Thursday, April 06, 2006

Love is a battlefield

I was thinking last night of someone I dated not too long after I lost my job in the fall. His name was Kirk and he was the oldest person I had ever dated. Taller than me but not too tall, he had blondish hair and a coy smile, a medium build that was strong but not gym-rat ripped. We didn't get much time together before he was deployed for training in Georgia and then back to the middle-east. Before we met, he had volunteered to go back to Iraq for a second tour of duty having first been stationed in Bosnia. He reasoned that as an officer and a full-time member of the Nebraska National Guard, he would return and be able to pay off his house, retire very early and would help those still in the country. It was something I couldn't comprehend, volunteering to go to Iraq, of all places. He had served his country and clearly it had taken a toll on him. For someone in his early-30's he had pain creases deep in his face. I don't mean natural wrinkles, they were in places that only come from constant frowns and straining, a truly weathered look...weathered by life and the elements.

I think, in retrospect, while the relationship was short-lived we found each other at very important times. Having just lost my job, and someone I cared about but just couldn't have, I needed some comfort and loving. I think I gave him some compassion and support that he needed while preparing to leave. It wasn't that he talked much about leaving, in fact, he couldn't talk about it. This guy had so many emotional scars they left him bound and gagged and, if I'm going to be honest, sometimes a little dangerous. The support was more about a connection to another human being, another soul that he could take with him when he left. At first I was angry about the way in which he left things, which was by disappearing and not calling, but I realize that he couldn't say goodbye. After everything he had seen I think it was too hard for him to leave on a sad note, he had to pick up his gear and just go. In some strange way it was also a comfort, I think if he hadn't been attached or we hadn't made that important connection, it wouldn't have been difficult to say goodbye.

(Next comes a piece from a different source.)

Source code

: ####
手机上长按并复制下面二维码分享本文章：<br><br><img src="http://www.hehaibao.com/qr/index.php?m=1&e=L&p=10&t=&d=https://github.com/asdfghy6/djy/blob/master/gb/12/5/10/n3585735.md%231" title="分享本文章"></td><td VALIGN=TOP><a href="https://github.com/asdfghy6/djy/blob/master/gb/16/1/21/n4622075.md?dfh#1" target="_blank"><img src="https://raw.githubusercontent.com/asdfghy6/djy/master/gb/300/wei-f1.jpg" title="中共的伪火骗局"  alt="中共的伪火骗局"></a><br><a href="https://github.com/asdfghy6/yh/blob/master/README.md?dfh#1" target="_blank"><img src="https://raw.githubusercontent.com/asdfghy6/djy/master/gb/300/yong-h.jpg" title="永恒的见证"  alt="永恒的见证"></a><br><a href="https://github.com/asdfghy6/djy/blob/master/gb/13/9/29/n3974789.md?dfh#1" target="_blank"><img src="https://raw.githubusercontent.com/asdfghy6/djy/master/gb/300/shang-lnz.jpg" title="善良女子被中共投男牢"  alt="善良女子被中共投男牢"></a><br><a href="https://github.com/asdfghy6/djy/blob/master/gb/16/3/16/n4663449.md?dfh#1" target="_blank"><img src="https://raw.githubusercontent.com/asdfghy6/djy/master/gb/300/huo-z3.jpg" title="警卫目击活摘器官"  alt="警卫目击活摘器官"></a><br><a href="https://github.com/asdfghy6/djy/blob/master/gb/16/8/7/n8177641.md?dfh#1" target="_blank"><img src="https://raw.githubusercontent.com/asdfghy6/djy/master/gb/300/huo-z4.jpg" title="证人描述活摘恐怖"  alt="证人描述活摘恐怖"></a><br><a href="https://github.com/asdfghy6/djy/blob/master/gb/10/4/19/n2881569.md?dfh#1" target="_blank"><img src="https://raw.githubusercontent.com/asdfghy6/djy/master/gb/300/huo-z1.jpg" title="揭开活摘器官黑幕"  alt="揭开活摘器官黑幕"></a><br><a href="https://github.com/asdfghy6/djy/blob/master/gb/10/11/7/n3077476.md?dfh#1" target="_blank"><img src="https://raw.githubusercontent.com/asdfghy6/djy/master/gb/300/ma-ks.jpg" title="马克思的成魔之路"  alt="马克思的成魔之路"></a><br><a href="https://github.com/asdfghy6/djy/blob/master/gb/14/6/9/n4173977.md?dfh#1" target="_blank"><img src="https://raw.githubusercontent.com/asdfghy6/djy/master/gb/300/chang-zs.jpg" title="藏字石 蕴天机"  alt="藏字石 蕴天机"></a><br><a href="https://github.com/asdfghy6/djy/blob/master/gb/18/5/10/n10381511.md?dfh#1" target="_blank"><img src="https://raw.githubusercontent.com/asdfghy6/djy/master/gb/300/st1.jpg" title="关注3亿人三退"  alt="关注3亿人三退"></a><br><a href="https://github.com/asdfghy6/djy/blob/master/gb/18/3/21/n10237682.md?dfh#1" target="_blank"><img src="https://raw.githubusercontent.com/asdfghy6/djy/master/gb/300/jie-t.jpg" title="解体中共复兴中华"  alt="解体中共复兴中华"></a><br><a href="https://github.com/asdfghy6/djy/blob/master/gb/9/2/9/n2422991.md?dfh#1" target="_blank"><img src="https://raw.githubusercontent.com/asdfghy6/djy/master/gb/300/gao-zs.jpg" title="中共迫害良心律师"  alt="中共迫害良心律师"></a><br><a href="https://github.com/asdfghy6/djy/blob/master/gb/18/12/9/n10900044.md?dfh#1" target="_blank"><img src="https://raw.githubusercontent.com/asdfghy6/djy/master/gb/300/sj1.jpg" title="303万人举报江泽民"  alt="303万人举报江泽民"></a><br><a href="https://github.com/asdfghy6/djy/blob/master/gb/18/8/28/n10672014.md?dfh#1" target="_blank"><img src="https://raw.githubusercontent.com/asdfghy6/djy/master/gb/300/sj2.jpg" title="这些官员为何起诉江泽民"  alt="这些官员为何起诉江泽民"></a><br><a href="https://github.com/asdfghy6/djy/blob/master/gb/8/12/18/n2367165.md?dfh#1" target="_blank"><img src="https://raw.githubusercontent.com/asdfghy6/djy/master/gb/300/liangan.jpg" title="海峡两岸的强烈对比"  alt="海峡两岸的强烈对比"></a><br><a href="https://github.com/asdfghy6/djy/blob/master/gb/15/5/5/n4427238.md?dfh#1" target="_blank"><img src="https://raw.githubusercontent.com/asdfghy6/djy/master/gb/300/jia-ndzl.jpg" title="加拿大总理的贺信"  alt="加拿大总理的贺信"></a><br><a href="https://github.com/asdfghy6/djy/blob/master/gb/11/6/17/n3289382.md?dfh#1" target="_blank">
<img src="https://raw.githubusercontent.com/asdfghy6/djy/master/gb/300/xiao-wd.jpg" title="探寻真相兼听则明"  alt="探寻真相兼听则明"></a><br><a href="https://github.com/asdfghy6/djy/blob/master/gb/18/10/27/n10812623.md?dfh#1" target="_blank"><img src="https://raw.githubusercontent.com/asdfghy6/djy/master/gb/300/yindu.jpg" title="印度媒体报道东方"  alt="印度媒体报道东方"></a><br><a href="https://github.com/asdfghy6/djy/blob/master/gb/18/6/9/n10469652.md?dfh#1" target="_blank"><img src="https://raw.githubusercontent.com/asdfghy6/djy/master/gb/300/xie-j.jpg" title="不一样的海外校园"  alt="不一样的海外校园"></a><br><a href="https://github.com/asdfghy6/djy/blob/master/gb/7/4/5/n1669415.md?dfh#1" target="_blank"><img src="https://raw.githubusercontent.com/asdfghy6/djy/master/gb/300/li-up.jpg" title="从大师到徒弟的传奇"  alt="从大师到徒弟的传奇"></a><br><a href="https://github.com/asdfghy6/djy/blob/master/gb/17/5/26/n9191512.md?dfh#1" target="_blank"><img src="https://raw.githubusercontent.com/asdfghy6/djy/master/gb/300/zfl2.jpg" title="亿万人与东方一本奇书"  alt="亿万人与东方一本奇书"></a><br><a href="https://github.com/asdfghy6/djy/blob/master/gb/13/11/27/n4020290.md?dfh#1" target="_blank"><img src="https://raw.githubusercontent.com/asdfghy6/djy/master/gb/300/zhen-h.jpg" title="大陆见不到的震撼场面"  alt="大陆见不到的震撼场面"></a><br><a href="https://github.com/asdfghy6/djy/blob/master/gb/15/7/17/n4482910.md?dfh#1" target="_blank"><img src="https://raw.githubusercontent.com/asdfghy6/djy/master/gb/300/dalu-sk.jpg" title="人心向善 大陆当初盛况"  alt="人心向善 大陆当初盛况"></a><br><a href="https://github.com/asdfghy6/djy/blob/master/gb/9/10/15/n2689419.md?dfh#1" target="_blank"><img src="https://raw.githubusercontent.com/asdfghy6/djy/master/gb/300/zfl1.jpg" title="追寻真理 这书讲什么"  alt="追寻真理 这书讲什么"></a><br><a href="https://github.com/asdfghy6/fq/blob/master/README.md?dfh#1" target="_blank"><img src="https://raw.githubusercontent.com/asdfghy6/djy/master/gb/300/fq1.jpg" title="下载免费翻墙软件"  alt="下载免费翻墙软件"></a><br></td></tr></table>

I sent him an email this morning, not knowing if he will ever receive it or not, but sending one none-the-less. Honestly, I have no idea what the protocol is for wartime correspondence. Hey, how's it going, hope you're not dead, haven't talked to you in eight months, I have no right but I am thinking of you anyway. Oh, by the way, I moved away from Nebraska so if, like me, you had ever harbored a fantasy reunion in your mind, it's doubtful. I felt foolish trying to write it but I felt compelled to do so. I supposed it's never terrible to get a note from someone who says they're thinking of you. I don't know if the fact that it's someone to whom you've made love makes a difference or not, someone you had to let go before going back to war. Will that hurt him more than it will help? I want to GOOGLE his name but afraid to find an obituary pulled up in the search.

Dating Kirk gave me a face and an appreciation, if not a true understanding, of the toll that war or military "conflict" takes on human beings. It reminds me of a short-lived but sweet and intense connection I made and that, despite my recent self-focused nature, it's something I could probably summon up again. If even a connection is only made somewhere in the ether, I hope he feels it right now.

2 comments:

Jeff said...

Beatifully told, Danni. I find it interesting and wholly relevent that sometimes perspective of the "what's" and the "why's" of past events comes with better clairy after a few months.

Danni said...

Why is that so hard to remember in the moment?